“什么?”领头人左侧那个说要给陆舒找坟地的人,以为自己听错了,笑着对陆舒说道,“你还没有搞清自己的处境吗?真是……”
他随即向同伴说道:“这人真是疯了,我有见过在死前求饶的,破口大骂的,但是向我们发号施令的还是头一次,嘿,你在听吗?”
领头人依然保持着刚才的姿势,拎着陆舒头发的那只手在微微颤抖,一双瞳孔变得空洞无光。
旁边人感觉他有些不太对劲,发现自己的同伴有些异常。
“嘿,你怎么回事。”右侧的人低头看向陆舒,喝问道,“你做了什么……”
“停下。”陆舒再次吐出一个词,却不像在在咖啡馆的时候那样轻松写意,话音刚落,他只觉得自己仿佛被抽干了。
精神上的空虚汹涌而来。
面前其他三人各自保持着刚刚的动作,仿若时间在这一刻凝固。
陆舒跪倒在地,怀中抱着一根竖插在地的钢管,双手被紧缚在另一头动弹不得。
这根钢管的大小实在是有些微妙,既不至于大到让人能抱着爬上去,又不至于小到能让人双手围绕。
跪在地上借着皮卡灯光能够看清领头人腰间有一把战术刀具,陆舒使劲想要够到那把刀,却无论怎样都还差一点。

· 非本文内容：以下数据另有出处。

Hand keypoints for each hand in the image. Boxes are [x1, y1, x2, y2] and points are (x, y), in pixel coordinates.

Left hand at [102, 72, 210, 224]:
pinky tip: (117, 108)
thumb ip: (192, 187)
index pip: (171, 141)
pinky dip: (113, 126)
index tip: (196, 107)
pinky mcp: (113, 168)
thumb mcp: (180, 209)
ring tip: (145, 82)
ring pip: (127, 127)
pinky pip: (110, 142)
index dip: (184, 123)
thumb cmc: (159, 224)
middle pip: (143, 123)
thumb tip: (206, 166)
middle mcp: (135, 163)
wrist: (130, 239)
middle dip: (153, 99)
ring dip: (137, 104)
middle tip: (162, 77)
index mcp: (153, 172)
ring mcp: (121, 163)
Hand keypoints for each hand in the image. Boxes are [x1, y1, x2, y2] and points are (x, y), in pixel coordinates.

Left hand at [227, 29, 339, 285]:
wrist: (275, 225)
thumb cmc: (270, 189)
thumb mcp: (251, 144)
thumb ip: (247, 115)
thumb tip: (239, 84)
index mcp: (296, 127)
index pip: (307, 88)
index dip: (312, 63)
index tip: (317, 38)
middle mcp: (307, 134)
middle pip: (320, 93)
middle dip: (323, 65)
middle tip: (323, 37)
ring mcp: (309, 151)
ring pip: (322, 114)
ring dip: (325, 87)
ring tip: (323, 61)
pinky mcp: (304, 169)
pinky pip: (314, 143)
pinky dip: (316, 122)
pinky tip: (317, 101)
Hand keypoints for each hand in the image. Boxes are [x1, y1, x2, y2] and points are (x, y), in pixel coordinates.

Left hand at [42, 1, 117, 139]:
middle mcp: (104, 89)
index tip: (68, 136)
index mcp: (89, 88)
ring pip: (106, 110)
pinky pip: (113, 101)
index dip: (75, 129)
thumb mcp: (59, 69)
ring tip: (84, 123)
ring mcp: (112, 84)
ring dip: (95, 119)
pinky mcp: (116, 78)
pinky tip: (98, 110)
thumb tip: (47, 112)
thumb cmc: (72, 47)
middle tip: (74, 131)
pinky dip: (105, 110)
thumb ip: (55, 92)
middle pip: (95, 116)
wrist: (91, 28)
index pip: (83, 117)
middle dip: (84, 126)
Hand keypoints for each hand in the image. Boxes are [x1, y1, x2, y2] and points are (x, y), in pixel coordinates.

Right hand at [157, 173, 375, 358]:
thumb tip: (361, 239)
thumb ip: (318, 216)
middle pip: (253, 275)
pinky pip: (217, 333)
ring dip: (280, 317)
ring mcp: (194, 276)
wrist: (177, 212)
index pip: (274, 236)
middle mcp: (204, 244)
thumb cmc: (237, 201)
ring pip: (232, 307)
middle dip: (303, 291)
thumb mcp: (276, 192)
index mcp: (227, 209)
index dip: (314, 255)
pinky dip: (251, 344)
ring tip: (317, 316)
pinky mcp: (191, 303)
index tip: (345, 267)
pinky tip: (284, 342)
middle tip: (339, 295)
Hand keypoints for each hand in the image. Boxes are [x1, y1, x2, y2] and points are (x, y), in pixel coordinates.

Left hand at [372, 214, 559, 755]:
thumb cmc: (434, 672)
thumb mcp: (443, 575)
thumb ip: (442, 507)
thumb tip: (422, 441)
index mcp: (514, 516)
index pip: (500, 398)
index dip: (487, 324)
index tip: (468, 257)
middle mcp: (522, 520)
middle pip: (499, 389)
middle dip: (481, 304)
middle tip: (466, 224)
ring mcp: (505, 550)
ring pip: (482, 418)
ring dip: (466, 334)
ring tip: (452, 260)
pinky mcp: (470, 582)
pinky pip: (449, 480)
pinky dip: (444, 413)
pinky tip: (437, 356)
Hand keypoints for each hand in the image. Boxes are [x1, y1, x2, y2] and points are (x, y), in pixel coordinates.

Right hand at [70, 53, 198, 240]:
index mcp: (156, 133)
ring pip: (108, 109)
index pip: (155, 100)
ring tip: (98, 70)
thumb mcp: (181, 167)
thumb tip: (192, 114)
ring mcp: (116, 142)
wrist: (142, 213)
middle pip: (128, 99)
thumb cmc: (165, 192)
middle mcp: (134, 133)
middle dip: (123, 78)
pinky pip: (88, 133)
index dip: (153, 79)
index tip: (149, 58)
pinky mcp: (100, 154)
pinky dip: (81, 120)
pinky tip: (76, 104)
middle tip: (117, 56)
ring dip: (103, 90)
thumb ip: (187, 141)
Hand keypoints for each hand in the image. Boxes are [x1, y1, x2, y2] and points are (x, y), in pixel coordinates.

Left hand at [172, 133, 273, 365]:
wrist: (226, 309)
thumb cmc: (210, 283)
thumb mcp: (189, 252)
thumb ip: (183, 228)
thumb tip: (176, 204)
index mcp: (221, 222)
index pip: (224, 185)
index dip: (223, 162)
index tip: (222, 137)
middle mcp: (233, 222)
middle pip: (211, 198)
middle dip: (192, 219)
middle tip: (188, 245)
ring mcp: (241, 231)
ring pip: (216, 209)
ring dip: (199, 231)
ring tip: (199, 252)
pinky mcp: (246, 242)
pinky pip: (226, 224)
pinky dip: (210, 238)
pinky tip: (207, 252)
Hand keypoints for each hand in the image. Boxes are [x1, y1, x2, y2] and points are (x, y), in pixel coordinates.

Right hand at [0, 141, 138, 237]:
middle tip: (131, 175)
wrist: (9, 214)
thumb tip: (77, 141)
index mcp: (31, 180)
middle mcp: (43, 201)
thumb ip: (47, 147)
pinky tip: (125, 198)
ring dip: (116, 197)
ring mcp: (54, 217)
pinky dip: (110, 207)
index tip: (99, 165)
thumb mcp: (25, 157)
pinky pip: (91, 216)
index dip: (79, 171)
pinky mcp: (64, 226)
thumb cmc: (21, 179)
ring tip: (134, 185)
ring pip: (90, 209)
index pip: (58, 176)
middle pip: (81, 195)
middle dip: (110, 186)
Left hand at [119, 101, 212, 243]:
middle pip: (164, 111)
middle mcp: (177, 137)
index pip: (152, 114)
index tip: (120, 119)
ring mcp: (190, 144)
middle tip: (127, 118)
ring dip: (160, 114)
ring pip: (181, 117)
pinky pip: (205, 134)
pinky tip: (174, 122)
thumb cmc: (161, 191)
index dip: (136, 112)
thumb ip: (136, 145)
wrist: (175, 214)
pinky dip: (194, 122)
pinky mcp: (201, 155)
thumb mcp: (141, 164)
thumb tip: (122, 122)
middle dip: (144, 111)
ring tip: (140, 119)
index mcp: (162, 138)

中指轻轻拨动刀柄,指甲插进防滑槽想要向上提起,却感到一阵阵手脚无力。
这次全神贯注的动用催眠术,给陆舒的心灵造成了极大的负担。
跪下喘了口气,却见到一个面朝皮卡车灯的士兵开始浑身颤抖。
这人的脸庞半对着车灯光线,持续受到外界刺激使陆舒对他的催眠效果开始渐渐消散。
“黑曜石”在摆脱控制之前也是这样,对于即将发生的事,陆舒再清楚不过了。
一旦这四个人当中有一个醒来,就会唤醒其他三人,到时候自己的下场只会比亚伯拉罕和弗留斯更惨。
或者现在应该称呼弗留斯为……米勒。
跪在原地绕着钢管转身,陆舒轻易用牙咬到了那把战术刀,将刀子颤颤巍巍递到手里,刀尖插进扎带缝隙,左手扶住刀柄,右手使劲一拽。

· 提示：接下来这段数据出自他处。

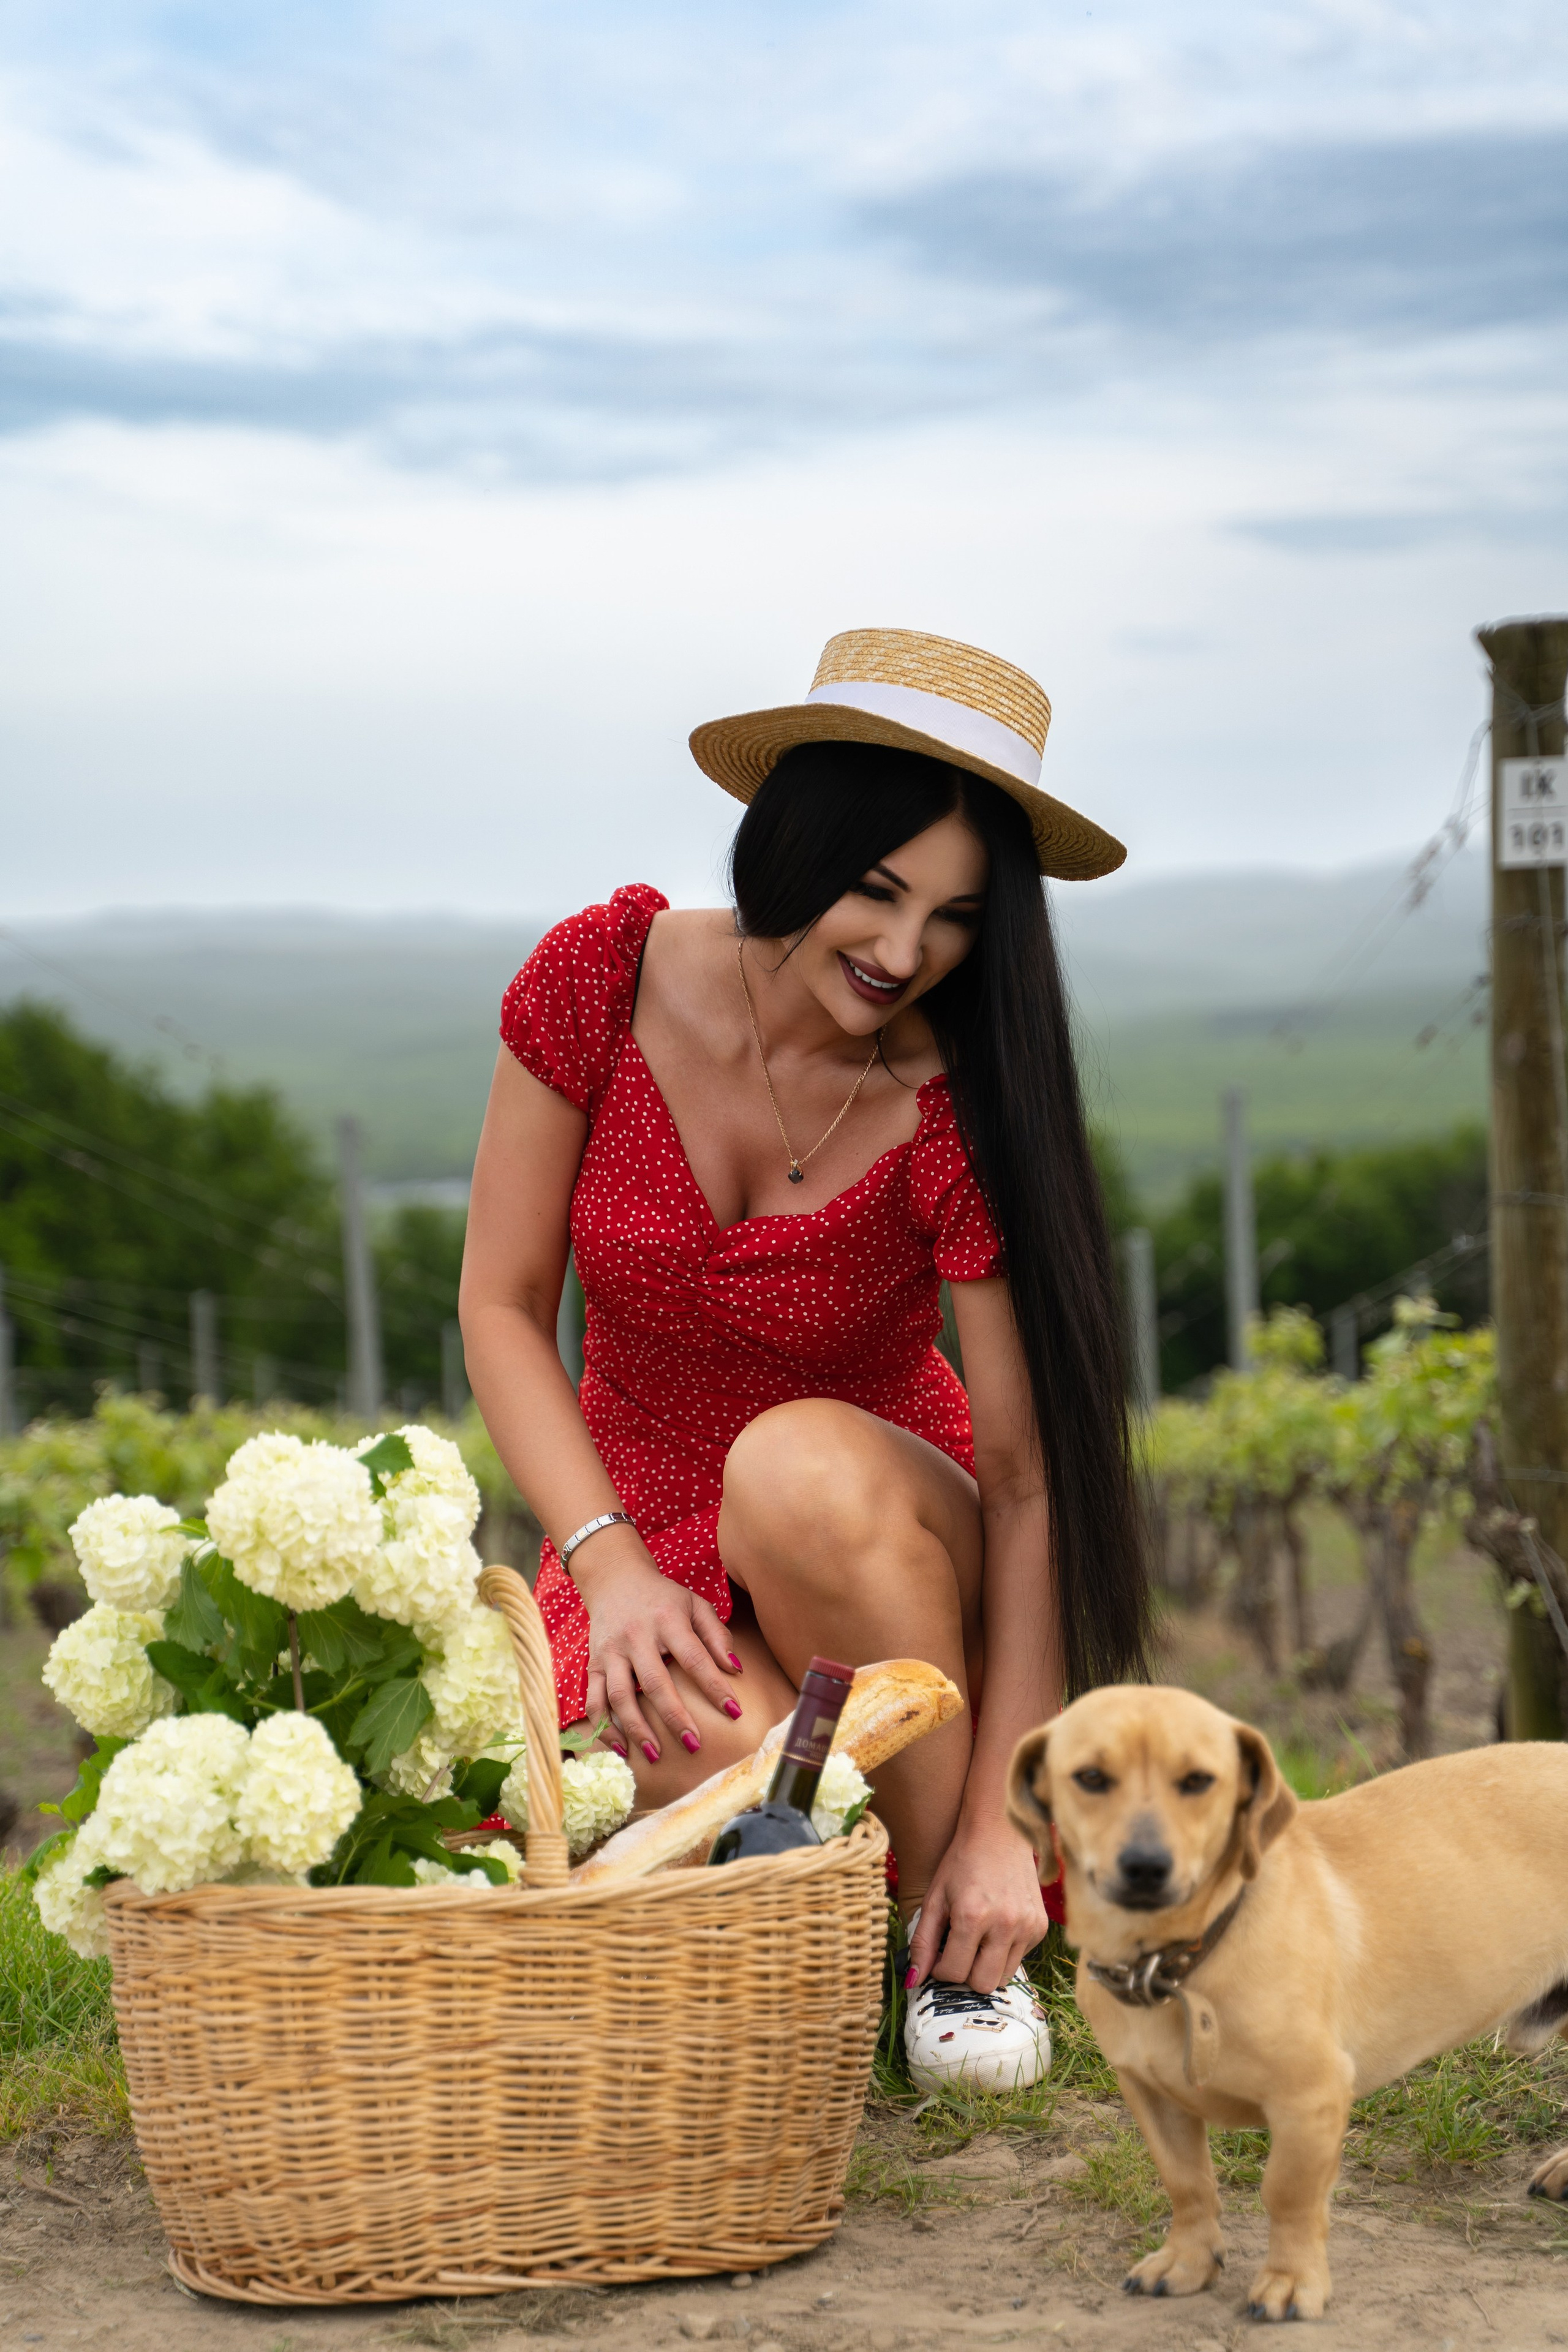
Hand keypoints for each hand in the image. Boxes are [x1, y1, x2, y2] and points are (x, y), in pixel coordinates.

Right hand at [574, 1535, 740, 1761]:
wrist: (615, 1578)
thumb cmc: (663, 1598)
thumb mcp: (695, 1604)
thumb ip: (717, 1635)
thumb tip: (736, 1670)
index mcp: (667, 1620)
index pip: (694, 1657)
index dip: (714, 1686)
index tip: (734, 1712)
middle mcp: (636, 1636)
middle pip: (655, 1682)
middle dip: (674, 1717)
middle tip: (694, 1745)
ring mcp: (611, 1651)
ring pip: (620, 1696)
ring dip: (637, 1729)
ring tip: (655, 1755)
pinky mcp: (593, 1663)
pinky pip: (595, 1700)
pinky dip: (605, 1727)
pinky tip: (620, 1748)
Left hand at [907, 1817, 1047, 1995]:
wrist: (999, 1832)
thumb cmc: (961, 1862)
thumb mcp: (934, 1898)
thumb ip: (922, 1941)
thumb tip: (913, 1980)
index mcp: (972, 1916)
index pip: (953, 1972)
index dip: (940, 1970)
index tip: (939, 1957)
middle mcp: (1004, 1925)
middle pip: (982, 1984)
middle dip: (965, 1975)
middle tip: (958, 1953)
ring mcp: (1027, 1927)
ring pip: (1004, 1978)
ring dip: (986, 1968)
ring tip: (978, 1941)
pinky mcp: (1041, 1927)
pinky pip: (1020, 1959)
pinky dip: (1005, 1953)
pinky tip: (997, 1929)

扎带应声而开,陆舒从面前领头人腿上拔出手枪,来不及绕过他再开枪,直接向地上一趴,脑袋和右臂钻过领头人胯下,向即将摆脱控制的那人开火。
距离不过四五米,就算是个半瞎都能蒙中。
一发子弹击中腹部,一发击中脖子,即将苏醒的那人还未清醒,就永远糊涂着离开了这个世界。
枪声响彻空旷的厂房,将剩下三人惊动。
陆舒站起,用那把割断扎带的刀捅进领头那人的喉咙,刀尖穿过细嫩的皮肤从另一头穿出,刀身在脖颈上现出一个长条状轮廓。

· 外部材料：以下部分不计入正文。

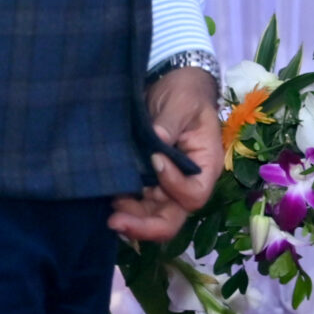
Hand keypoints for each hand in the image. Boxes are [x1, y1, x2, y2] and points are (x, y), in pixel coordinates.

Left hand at [110, 64, 220, 243]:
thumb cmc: (185, 94)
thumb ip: (170, 122)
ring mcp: (166, 186)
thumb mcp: (182, 102)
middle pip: (172, 218)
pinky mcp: (148, 183)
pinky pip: (137, 205)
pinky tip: (107, 199)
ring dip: (130, 218)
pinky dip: (123, 207)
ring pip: (151, 216)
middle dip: (145, 226)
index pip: (194, 194)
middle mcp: (187, 182)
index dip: (173, 186)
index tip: (154, 159)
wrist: (171, 87)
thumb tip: (157, 139)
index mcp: (206, 164)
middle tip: (115, 222)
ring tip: (109, 211)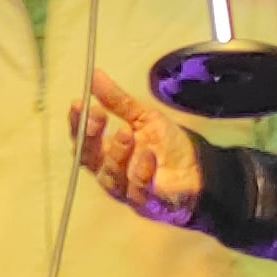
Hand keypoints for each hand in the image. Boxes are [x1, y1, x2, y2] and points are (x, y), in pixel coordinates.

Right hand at [71, 74, 206, 225]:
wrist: (200, 169)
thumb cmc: (167, 144)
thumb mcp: (142, 117)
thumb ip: (117, 100)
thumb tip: (94, 74)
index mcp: (105, 152)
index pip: (82, 139)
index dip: (76, 123)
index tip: (78, 103)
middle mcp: (109, 172)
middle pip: (88, 158)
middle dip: (90, 136)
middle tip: (96, 114)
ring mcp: (126, 190)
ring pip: (110, 175)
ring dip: (116, 153)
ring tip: (127, 132)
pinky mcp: (146, 202)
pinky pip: (137, 189)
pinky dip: (140, 172)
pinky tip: (147, 156)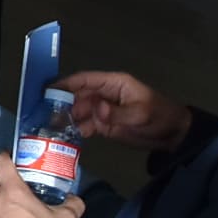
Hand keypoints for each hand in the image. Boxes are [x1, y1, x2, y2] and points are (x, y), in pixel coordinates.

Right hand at [60, 69, 193, 149]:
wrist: (173, 135)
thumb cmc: (159, 116)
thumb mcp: (141, 113)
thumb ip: (117, 112)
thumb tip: (96, 110)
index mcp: (112, 84)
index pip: (85, 80)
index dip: (66, 84)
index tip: (47, 91)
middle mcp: (103, 95)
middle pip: (76, 96)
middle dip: (60, 104)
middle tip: (44, 115)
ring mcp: (102, 110)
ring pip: (77, 112)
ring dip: (65, 119)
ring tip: (50, 128)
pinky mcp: (103, 125)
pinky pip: (84, 125)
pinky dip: (74, 130)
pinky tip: (64, 137)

突遭重击的领头人瞬间清醒,嘴中喷出一股血雾,脖颈处一条红色细线慢慢延伸。
再次向左边开三枪,击倒离自己最近的那个人,想向右边开枪打倒最后一个人时子弹却已经射空。
陆舒不信邪的取出手枪弹匣检查余弹,发现这手枪的个头实在是小的可怜。